BUDAPEST (Reuters) – The prime ministers of Hungary and Poland will meet the leader of Italy’s rightist League party on Thursday for talks on forming a European political alliance, Hungarian state news agency MTI said on Tuesday.
The talks between Hungarian Prime Minister Viktor Orban, Italy’s League leader Matteo Salvini and Polish Prime Minister Mateusz Morawiecki will take place in Budapest, it said.
They will discuss creating an alliance involving the League, Orban’s governing Fidesz party and Poland’s ruling Law and Justice (PiS) party, MTI quoted Orban’s press chief as saying.
Fidesz quit the main pan-European centre-right bloc, the European People’s Party, earlier this month, two years after it was suspended for policies criticised by mainstream conservatives as authoritarian.
Orban’s nationalist policies have long been widely seen as a better fit with smaller European blocs to the right of the EPP – such as the eurosceptic European Conservatives and Reformists (ECR) group that includes Poland’s PiS, or the right-wing Identity and Democracy (ID) group that includes France’s National Rally and Italy’s League.

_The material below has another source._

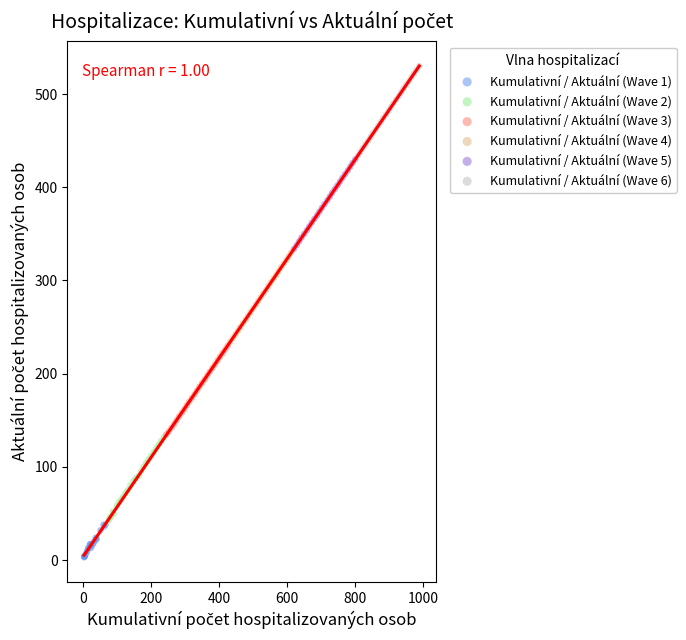

Which series contains the lowest Y value?

Kumulativní / Aktuální (Wave 1)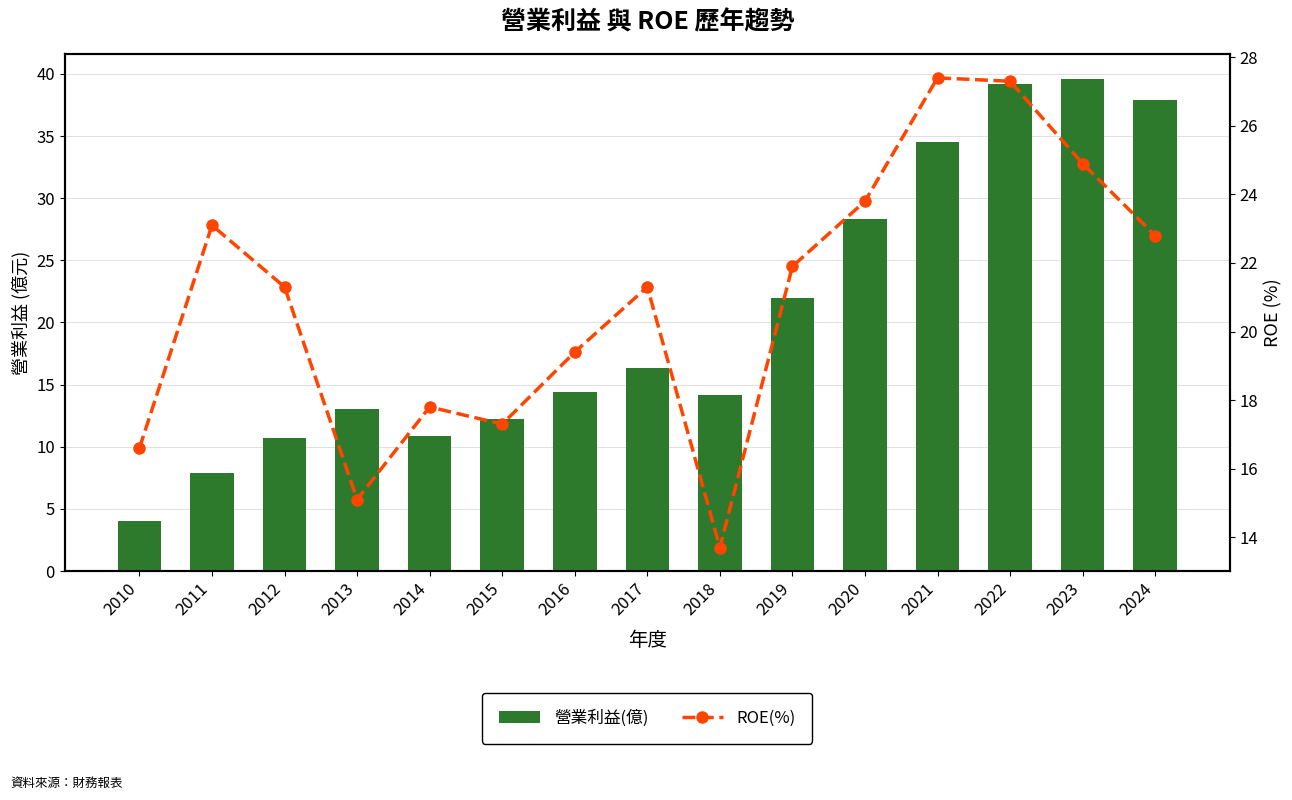

At which label is ROE(%) closest to 20?

2016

Orban has said he has held talks with like-minded parties about creating a new political alliance, and that Fidesz has been in talks with conservative political forces as it seeks a new group in the European Parliament.
He says the goal is for there to be a political home for Fidesz and similar forces in Europe that do not want to host migrants and want to “protect” traditional families.
Orban faces elections in 2022, with the opposition united against him for the first time.